> _EXERCISE REQUIREMENTS_
Starting with the line that contains "13: (1380, 758)" and stopping after the line that contains "34: (1368, 716)", copy the entries below exactly. Include nothing else.

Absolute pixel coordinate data
┌────────

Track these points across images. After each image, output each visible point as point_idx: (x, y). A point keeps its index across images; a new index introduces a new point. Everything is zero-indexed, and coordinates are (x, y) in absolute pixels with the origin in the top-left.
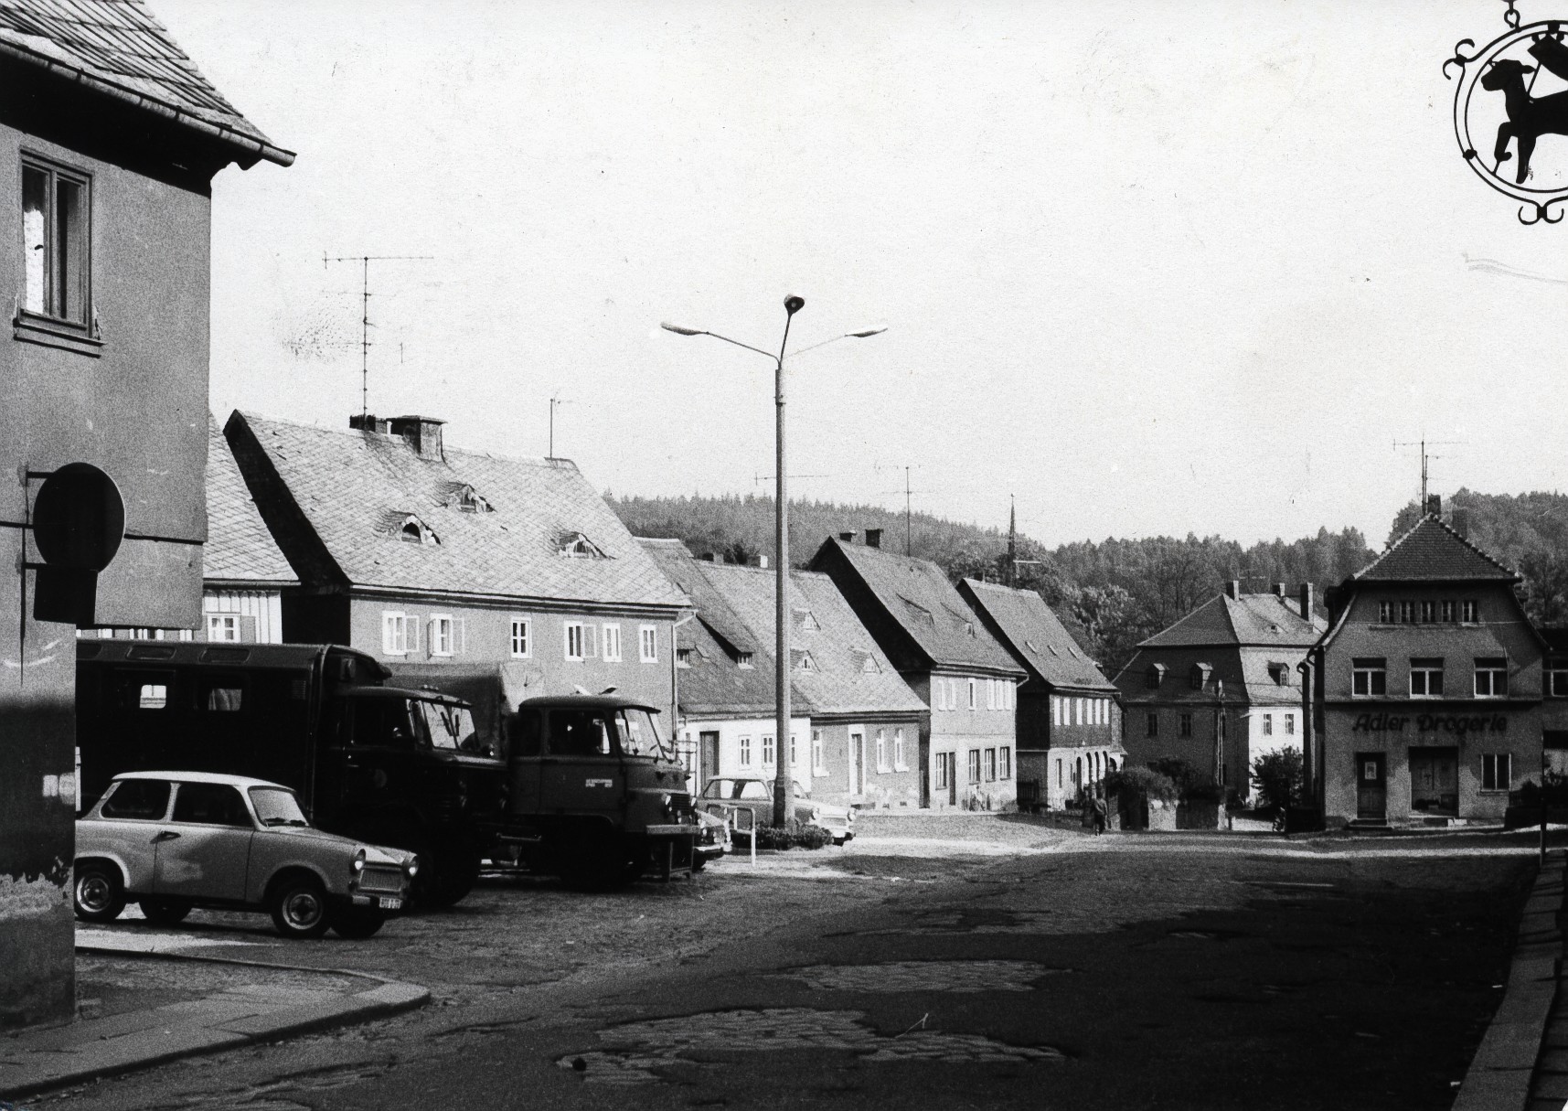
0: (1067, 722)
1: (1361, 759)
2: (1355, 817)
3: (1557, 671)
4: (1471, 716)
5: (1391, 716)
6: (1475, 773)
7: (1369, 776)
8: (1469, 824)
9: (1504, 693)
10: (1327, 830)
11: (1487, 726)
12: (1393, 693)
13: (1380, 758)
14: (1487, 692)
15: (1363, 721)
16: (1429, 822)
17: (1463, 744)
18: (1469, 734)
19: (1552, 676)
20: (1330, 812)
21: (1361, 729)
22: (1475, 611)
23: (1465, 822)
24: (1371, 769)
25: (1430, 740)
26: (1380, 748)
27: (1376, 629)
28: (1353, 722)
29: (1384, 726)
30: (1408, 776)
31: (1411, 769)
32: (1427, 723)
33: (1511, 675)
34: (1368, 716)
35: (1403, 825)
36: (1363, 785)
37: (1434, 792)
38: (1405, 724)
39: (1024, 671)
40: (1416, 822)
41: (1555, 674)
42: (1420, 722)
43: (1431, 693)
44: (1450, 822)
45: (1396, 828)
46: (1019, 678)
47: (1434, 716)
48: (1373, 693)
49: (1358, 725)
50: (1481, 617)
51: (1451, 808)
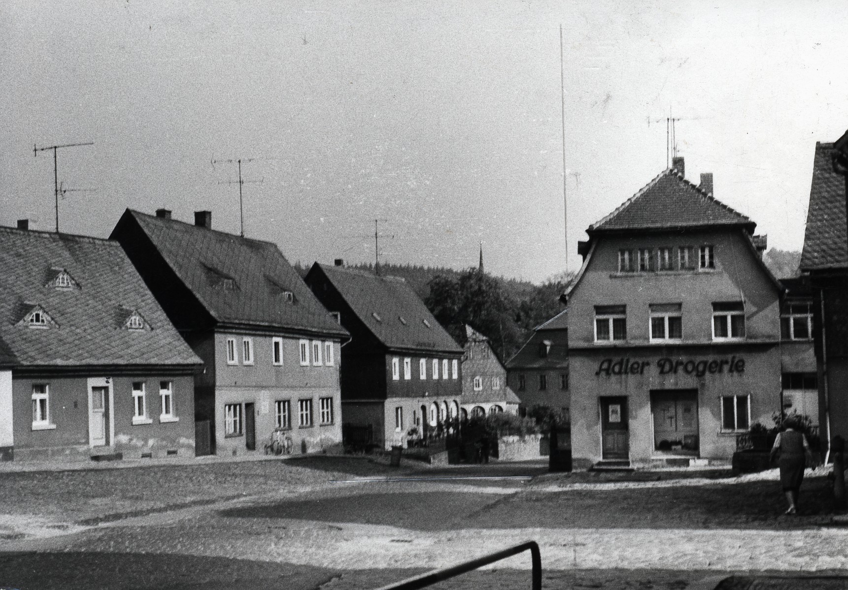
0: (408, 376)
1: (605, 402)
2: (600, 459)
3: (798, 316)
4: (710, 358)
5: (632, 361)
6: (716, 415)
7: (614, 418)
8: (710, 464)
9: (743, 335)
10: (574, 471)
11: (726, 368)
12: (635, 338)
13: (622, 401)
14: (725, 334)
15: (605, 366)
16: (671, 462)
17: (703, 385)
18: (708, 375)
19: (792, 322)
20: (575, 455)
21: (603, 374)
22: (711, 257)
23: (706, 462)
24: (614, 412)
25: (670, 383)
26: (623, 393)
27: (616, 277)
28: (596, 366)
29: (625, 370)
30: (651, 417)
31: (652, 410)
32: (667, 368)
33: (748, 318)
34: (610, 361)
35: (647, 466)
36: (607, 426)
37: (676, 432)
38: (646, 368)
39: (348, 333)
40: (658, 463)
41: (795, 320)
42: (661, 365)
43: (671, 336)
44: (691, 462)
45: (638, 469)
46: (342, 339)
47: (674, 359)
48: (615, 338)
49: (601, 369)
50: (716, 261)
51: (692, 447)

└────────

> _REPLY_
13: (1380, 758)
14: (1487, 692)
15: (1363, 721)
16: (1429, 822)
17: (1463, 744)
18: (1469, 734)
19: (1552, 676)
20: (1330, 812)
21: (1361, 729)
22: (1475, 611)
23: (1465, 822)
24: (1371, 769)
25: (1430, 740)
26: (1380, 748)
27: (1376, 629)
28: (1353, 722)
29: (1384, 726)
30: (1408, 776)
31: (1411, 769)
32: (1427, 723)
33: (1511, 675)
34: (1368, 716)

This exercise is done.